Entonces habló el gordo. Tartamudeó un poco, como un hombre que escogiera sus palabras.

– No te pongas nervioso, tío -dijo-. Todo esto es una equivocación ridícula; pero esas cosas ocurren algunas veces, y podemos aclararlas fácilmente. No nos costará demostrar nuestra inocencia. Yo puedo demostrar que el veintitrés de mayo estaba fuera del país, y Bob se hallaba en una clínica. Tú te encontrabas en Londres, pero puedes explicar qué hacías allí.

– ¡Desde luego, Percy! Claro que es muy fácil. ¡El veintitrés! Eso fue el día siguiente de la boda de Agatha. Veamos. ¿Qué hice?
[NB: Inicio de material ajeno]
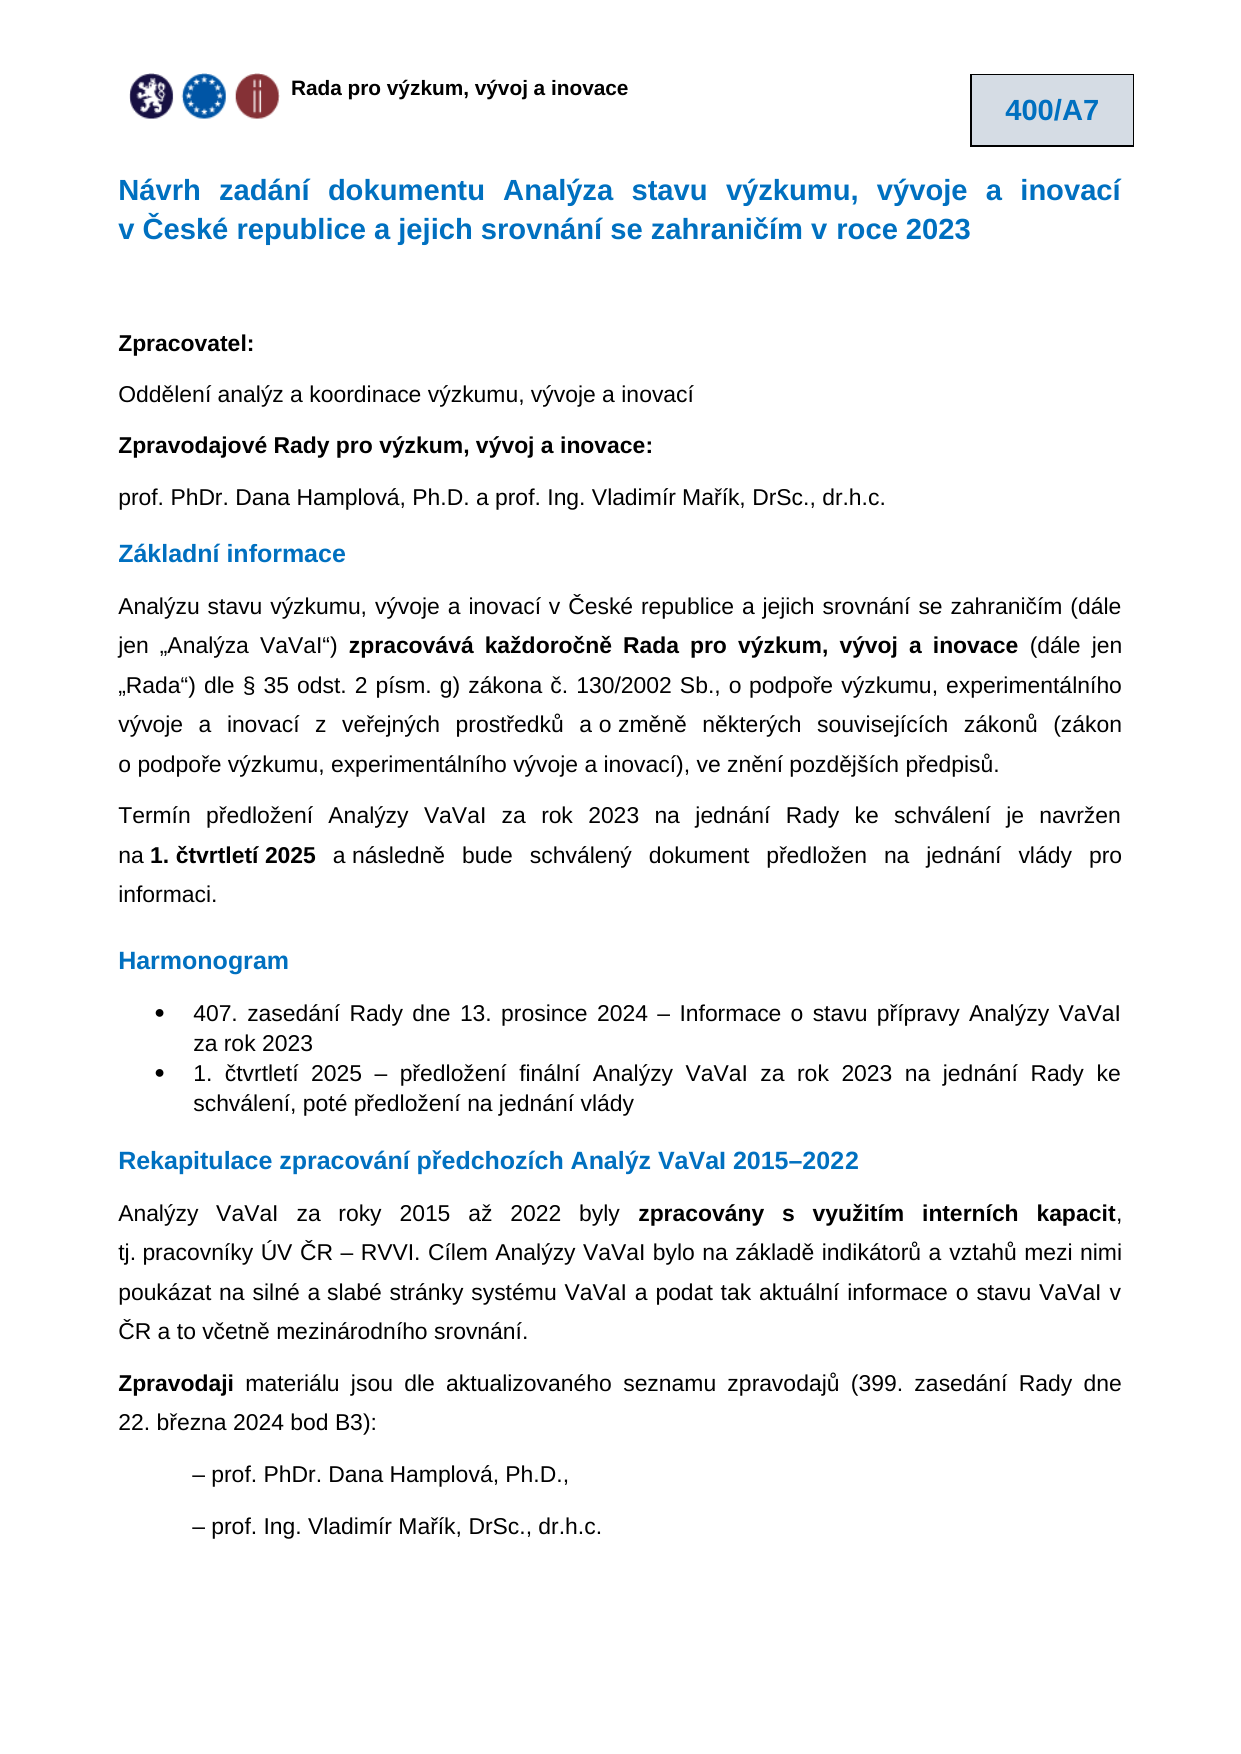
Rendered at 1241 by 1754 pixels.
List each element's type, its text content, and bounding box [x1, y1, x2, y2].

text Zpravodaji materiálu jsou dle aktualizovaného seznamu zpravodajů (399. zasedání Rady dne 22. března 2024 bod B3): [118, 1370, 1122, 1436]
text Termín předložení Analýzy VaVaI za rok 2023 na jednání Rady ke schválení je navržen na 1. čtvrtletí 2025 a následně bude schválený dokument předložen na jednání vlády pro informaci. [118, 802, 1122, 908]
text Analýzu stavu výzkumu, vývoje a inovací v České republice a jejich srovnání se zahraničím (dále jen „Analýza VaVaI“) zpracovává každoročně Rada pro výzkum, vývoj a inovace (dále jen „Rada“) dle § 35 odst. 2 písm. g) zákona č. 130/2002 Sb., o podpoře výzkumu, experimentálního vývoje a inovací z veřejných prostředků a o změně některých souvisejících zákonů (zákon o podpoře výzkumu, experimentálního vývoje a inovací), ve znění pozdějších předpisů. [118, 593, 1122, 777]
list 1. čtvrtletí 2025 – předložení finální Analýzy VaVaI za rok 2023 na jednání Rady ke schválení, poté předložení na jednání vlády [156, 1060, 1122, 1117]
text prof. PhDr. Dana Hamplová, Ph.D. a prof. Ing. Vladimír Mařík, DrSc., dr.h.c. [118, 483, 1122, 510]
text Návrh zadání dokumentu Analýza stavu výzkumu, vývoje a inovací v České republice a jejich srovnání se zahraničím v roce 2023 [118, 173, 1122, 245]
text Základní informace [118, 539, 1122, 567]
text Harmonogram [118, 946, 1122, 975]
picture [129, 73, 280, 120]
text – prof. Ing. Vladimír Mařík, DrSc., dr.h.c. [148, 1513, 1122, 1540]
text Analýzy VaVaI za roky 2015 až 2022 byly zpracovány s využitím interních kapacit, tj. pracovníky ÚV ČR – RVVI. Cílem Analýzy VaVaI bylo na základě indikátorů a vztahů mezi nimi poukázat na silné a slabé stránky systému VaVaI a podat tak aktuální informace o stavu VaVaI v ČR a to včetně mezinárodního srovnání. [118, 1199, 1122, 1344]
text Zpravodajové Rady pro výzkum, vývoj a inovace: [118, 432, 1122, 459]
text Zpracovatel: [118, 330, 1122, 357]
text Rekapitulace zpracování předchozích Analýz VaVaI 2015–2022 [118, 1146, 1122, 1174]
text – prof. PhDr. Dana Hamplová, Ph.D., [148, 1461, 1122, 1488]
text Oddělení analýz a koordinace výzkumu, vývoje a inovací [118, 381, 1122, 408]
list 407. zasedání Rady dne 13. prosince 2024 – Informace o stavu přípravy Analýzy VaVaI za rok 2023 [156, 1000, 1122, 1056]
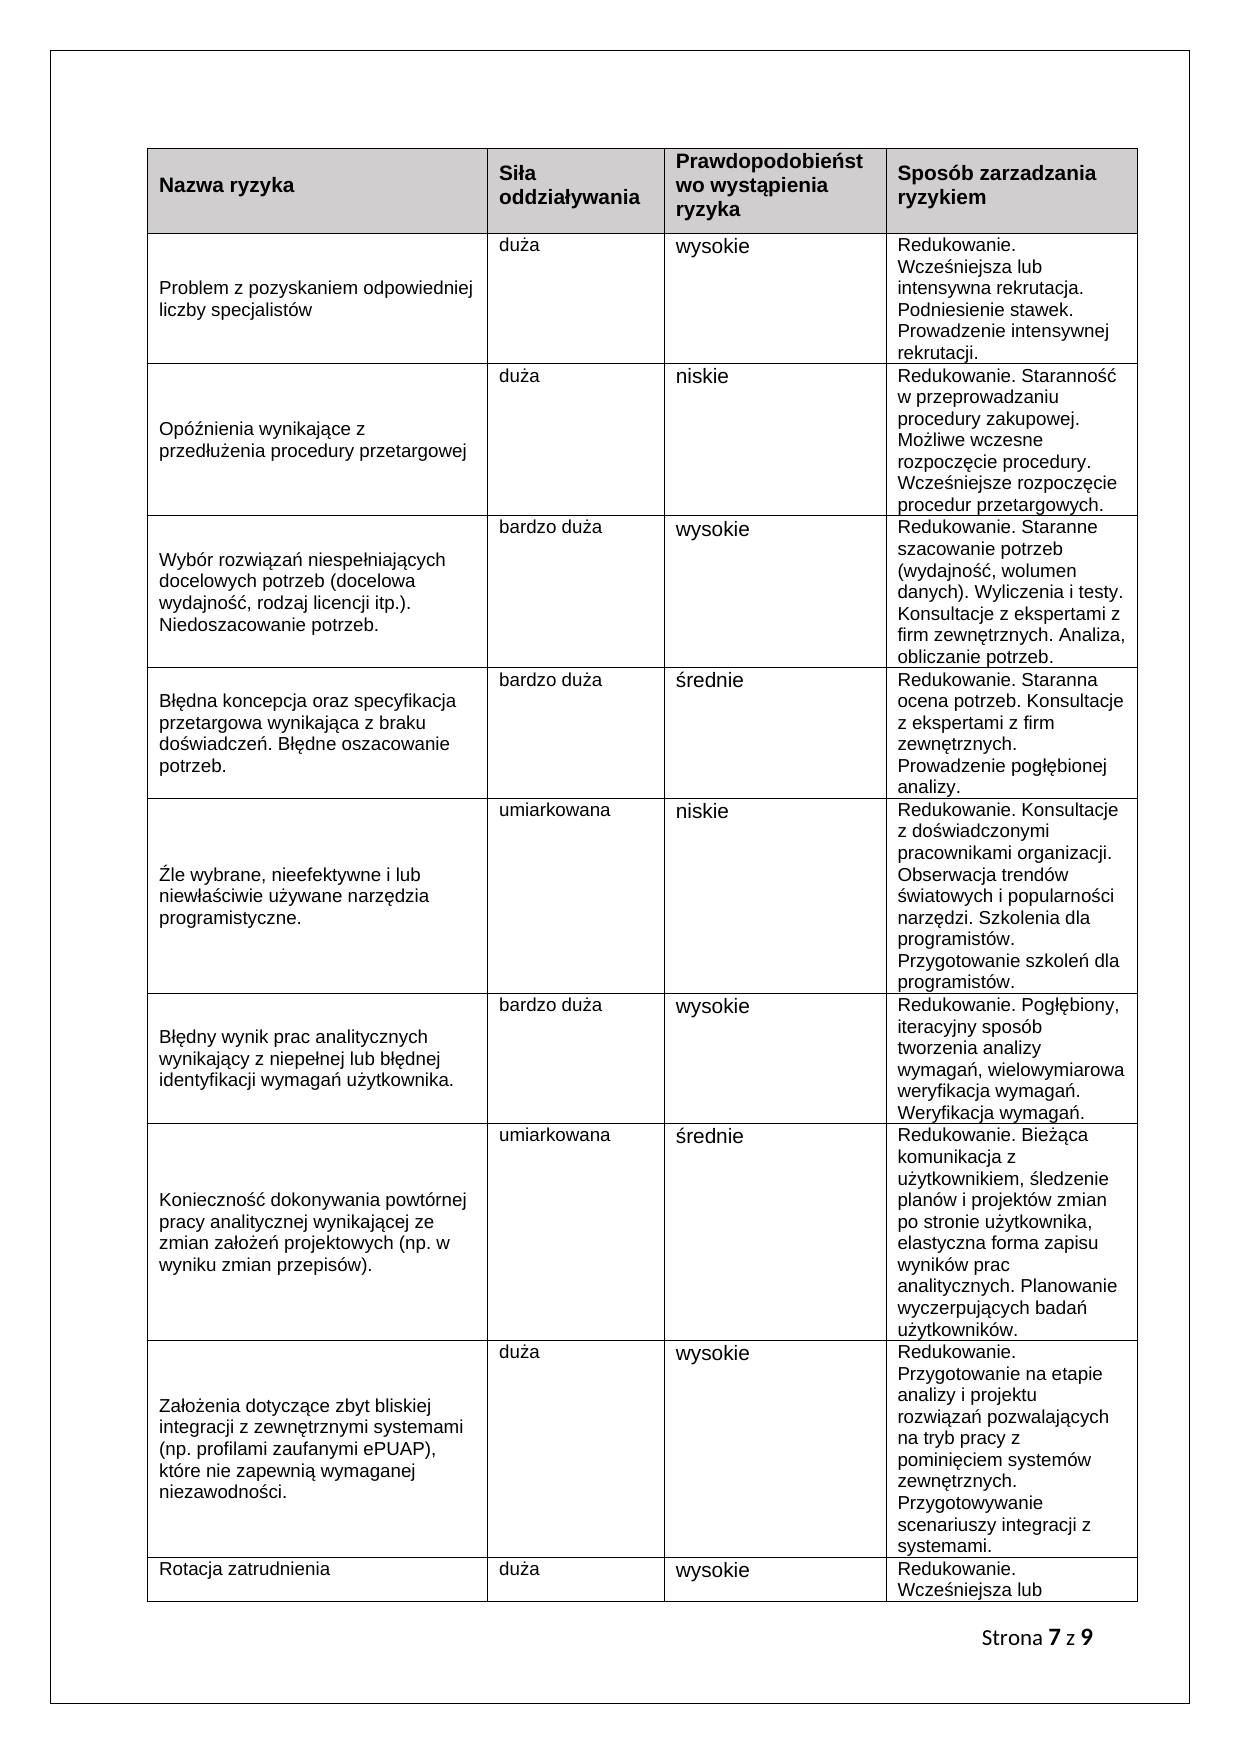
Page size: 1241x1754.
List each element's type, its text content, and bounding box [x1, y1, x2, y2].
Llegué de Woking por la mañana, y almorcé en el club con Charlie Symons. Después… ¡Ah, sí!, cené con los Fishmonger. Lo recuerdo porque el ponche no me sentó nada bien, y a la mañana siguiente estaba indispuesto. Sin ir más lejos, tengo la caja de cigarros que traje de la cena. -Señaló un objeto que había encima de la mesa, y se rió nerviosamente.

– Creo, señor -dijo el joven, dirigiéndose respetuosamente a mí-, que usted mismo se habrá dado cuenta del error. Queremos ayudar a la ley como todos los ingleses, y no deseamos que Scotland Yard quede en ridículo. ¿No es así, tío?

– Desde luego, Bob. -El anciano parecía estar recobrando la voz-. Desde luego, haremos todo lo que esté en nuestra mano para ayudar a las autoridades. Pero… pero esto es un poco excesivo. No logro recobrarme de la sorpresa.

– ¡Cómo se reiría Nellie!-dijo el hombre gordo-. Siempre afirmaba que te morirías de aburrimiento porque nunca te ocurría nada. Y ahora vas a desquitarte con creces -y se echó a reír de un modo muy agradable.

– Por Júpiter, sí. ¡Imagínate! Vaya una historia para explicar en el club. La verdad, señor Hannay, supongo que debería estar enfadado para demostrar mi inocencia, pero es demasiado gracioso. ¡Casi le perdono el susto que me ha dado! Parecía usted tan triste, que he pensado que tal vez había matado a alguien estando dormido.